O saite Literary Hub fez um teste com seus leitores, via
Twitter. A idéia lançada era: Existe alguma palavra do idioma inglês que, assim
que a vemos, lembra de imediato um autor?
O autor da matéria, Kaveh Akbar, argumenta que não pode
ouvir a palavra “purple” (=roxo) sem lembrar de Prince, por causa da canção
“Purple Rain”.
A questão lançada tem uma certa sutileza, porque ele não
está perguntando palavras inventadas por autores, o que seria muito mais fácil.
“Jabberwocky” é uma palavra inventada por Lewis Carroll, “cyberspace” foi
inventada por William Gibson, “riverrun” por James Joyce e assim por diante.
O que ele pergunta é o caso de palavras que já eram
termos comuns da língia inglesa, mas que foram usadas de forma tão marcante por
um autor que acabaram se associando a ele.
Os leitores trouxeram twitters com muitas sugestões, a
maioria de autores que desconheço, mas tem alguns que não há como negar.
Quem pode negar, por exemplo, que “Howl” ficou para
sempre associada ao famoso poema de Allen Ginsberg? O substantivo uivo e o
verbo uivar continuam aparecendo normalmente em um milhão de textos, mas é como
se grudado a eles viessem sempre, como um balão de gás amarrado no parachoque
de um carro, a barba e os óculos do poeta beat do Greenwich Village.
Ele dá exemplos recentes: “handmaid” (=aia, criada) ficou
associado a Margaret Atwood depois do romance/série de TV The Handmaid’s Tale.
Alguém lembrou que mesmo uma coisa de uso prático como a
escala Fahrenheit passou a lembrar Ray Bradbury por causa do romance Fahrenheit 451 – a tal ponto que Michael
Moore intitulou um documentário seu Fahrenheit
11/9, em alusão ao mundo de Bradbury, não ao da medição térmica.
O saite lembra que a palavra “tyger” ficou associada a
William Blake pelo seu famoso poema “Tyger, tyger, burning bright / in the
forest of the night...” Com o detalhe de que isso só ocorre na forma arcaica da
grafia, com “Y”.
Também na lista aparecem “flâneur” (a cara de Charles
Baudelaire), “inferno” (a cara de Dante – note-se que o uso corriqueiro em
inglês é de “hell”, sendo “inferno” uma palavra de cunho latino usada em casos
excepcionais), “solitude” (a cara de Garcia Márquez, e o tradutor Gregory
Rabassa já explicou por que preferiu este termo a “loneliness”).
De minha parte, nunca deixou de me espantar o título do
famoso conto de Edgar Allan Poe sobre a carta furtada: “The Purloined Letter”.

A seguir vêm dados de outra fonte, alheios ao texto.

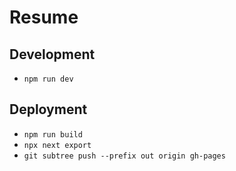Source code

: # Resume

## Development
* `npm run dev`

## Deployment
* `npm run build`
* `npx next export`
* `git subtree push --prefix out origin gh-pages`

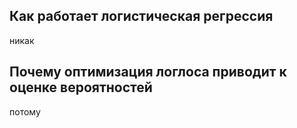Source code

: ## Как работает логистическая регрессия
никак
## Почему оптимизация логлоса приводит к оценке вероятностей
потому

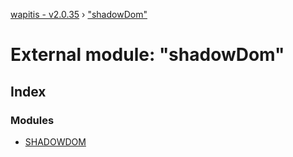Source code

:[wapitis - v2.0.35](../README.md) › ["shadowDom"](_shadowdom_.md)

# External module: "shadowDom"

## Index

### Modules

* [SHADOWDOM](_shadowdom_.shadowdom.md)
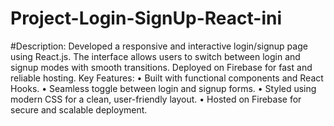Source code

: # Project-Login-SignUp-React-ini

#Description: Developed a responsive and interactive login/signup page using React.js. The interface allows users to switch between login and signup modes with smooth transitions. Deployed on Firebase for fast and reliable hosting.
Key Features:
•	Built with functional components and React Hooks.
•	Seamless toggle between login and signup forms.
•	Styled using modern CSS for a clean, user-friendly layout.
•	Hosted on Firebase for secure and scalable deployment.

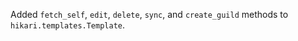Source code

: Added `fetch_self`, `edit`, `delete`, `sync`, and `create_guild` methods to `hikari.templates.Template`.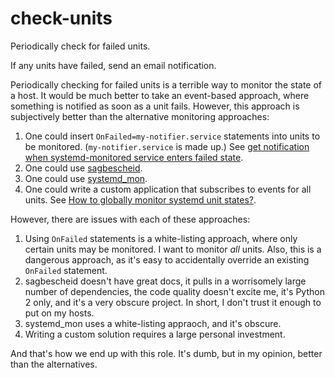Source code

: check-units
===========

Periodically check for failed units.

If any units have failed, send an email notification.

Periodically checking for failed units is a terrible way to monitor the state of
a host. It would be much better to take an event-based approach, where something
is notified as soon as a unit fails. However, this approach is subjectively
better than the alternative monitoring approaches:

1. One could insert `OnFailed=my-notifier.service` statements into units to be
   monitored. (`my-notifier.service` is made up.) See [get notification when
   systemd-monitored service enters failed
   state](https://serverfault.com/q/694818).
2. One could use [sagbescheid](http://sagbescheid.readthedocs.io/en/latest/).
3. One could use [systemd\_mon](https://github.com/joonty/systemd_mon).
4. One could write a custom application that subscribes to events for all units.
   See [How to globally monitor systemd unit
   states?](https://unix.stackexchange.com/q/309250).

However, there are issues with each of these approaches:

1. Using `OnFailed` statements is a white-listing approach, where only certain
   units may be monitored. I want to monitor *all* units. Also, this is a
   dangerous approach, as it's easy to accidentally override an existing
   `OnFailed` statement.
2. sagbescheid doesn't have great docs, it pulls in a worrisomely large number
   of dependencies, the code quality doesn't excite me, it's Python 2 only, and
   it's a very obscure project. In short, I don't trust it enough to put on my
   hosts.
3. systemd\_mon uses a white-listing appraoch, and it's obscure.
4. Writing a custom solution requires a large personal investment.

And that's how we end up with this role. It's dumb, but in my opinion, better
than the alternatives.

Em décadas de leituras em inglês não me lembro de ter visto esse verbo, “to
purloin”, usado por quem quer que fosse. É como se Poe o tivesse inventado.
E em português?
A primeira palavra-pregada-a-um-autor que me ocorre é a
inevitável “nonada”, que já era corrente no idioma mas Guimarães Rosa tornou
inequivocamente sua.
Igualmente corrente era a palavra “armorial”, mas como
substantivo (“livro ou códice onde se reúnem reproduções de brasões e armas
heráldicas”). Neste sentido, existe até em inglês (vejo de vez em quando em
livros por aí). Ariano Suassuna deu-lhe cunho de adjetivo e tornou-se
indissociável dele.
A palavra “banguê” pode ser de uso corrente na zona
canavieira, mas no caso de leitores de qualquer outra parte a sensação que
temos é de que foi José Lins do Rego que a inventou no título de um livro
famoso. O mesmo argumento pode valer para “bagaceira” e José Américo de
Almeida.
São palavras meio raras, e essa raridade torna mais fácil
a sua anexação a um uso famoso. Porque palavras mais comuns, como “pedra”
poderiam ser associadas por leitores diferentes a Drummond, a João Cabral, ao
próprio Ariano... Palavras a que diferentes autores deram usos marcantes em
cada caso, e que acabaram não se fixando em nenhum deles.
Vale para nomes próprios, também, nomes de lugares que já
existiam antes de um autor se apossar para sempre do seu topônimo. Eu, por
exemplo, sempre pensei que “Pasárgada” fosse uma invenção de Manuel Bandeira,
mesmo tendo visto repetidas declarações dele de que colheu o nome dos livros de
História.
Fico imaginando se para outros leitores as palavras “veranico”,
“amanuense”, “bugre”, “catavento”, “escarro”, “senzala”, têm para todos os
leitores as mesmas referências literárias imediatas que têm para mim.